As Edward Snowden‘s NSA leaking is assessed in the media, Daniel Ellsberg — the man initially prosecuted in the 1970s for leaking sensitive papers about Vietnam known as the Pentagon Papers — has hailed the young American as a hero who did America an “enormous service.”
Daniel Ellsberg was prosecuted for his actions in revealing information to the American public, but later acquitted when it was revealed the US government had illegally wiretapped him. And speaking of Edward Snowden, Ellsberg says he sees a young man with his whole promising life ahead of him, who risked it all to serve his fellow Americans in a risky act of whistleblowing.
Ellsberg spoke to CNN’s Don Lemon about Edward Snowden’s actions with the context of his own experience with the US government — and saying what Snowden revealed was a “recipe” for “tyranny in this country, the Pentagon Papers leaker said:
“I’m very impressed by what I’ve heard in the last couple of hours including Snowden’s own video here. I think he’s done an enormous service, incalculable service … It can’t be overestimated to this democracy. It gives us a chance, I think, from drawing back from the total surveillance state that we could say we’re in process of becoming, I’m afraid we have become.

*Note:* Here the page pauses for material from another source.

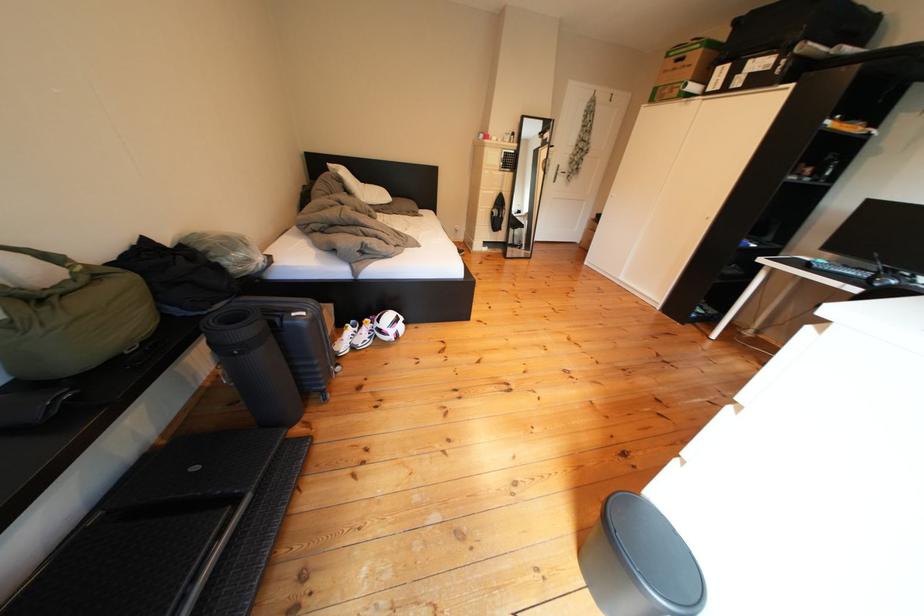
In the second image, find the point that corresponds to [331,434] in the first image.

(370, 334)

That’s what he’s revealed.”
“If I had known that the NSA, the National Security Agency, as I say, to which I had access, if I had known that they were spying on every American multiple times, different phone lines, bank data, credit cards, GPS, everything else, if I had known that, I would have done just what he’s done. I would have broken that law of civil disobedience.”
Ellsberg became the first person to be prosecuted under the 1917 Espionage Act when he leaked the Pentagon Papers to major newspapers in the early 70s, and he said he’s waited decades for someone to show the courage and conviction demonstrated by Edward Snowden in leaking the NSA’s actions.
Musing as to whether it can ever be a crime to reveal a crime and speculating that the NSA program violated the Fourth Amendment, Ellsberg said that Snowden was “really was prepared to risk his life for his country as a civilian … [and] show the kind of courage that we expect of people on the battlefield.”
Do you agree with Ellsberg that Snowden’s actions were brave and heroic?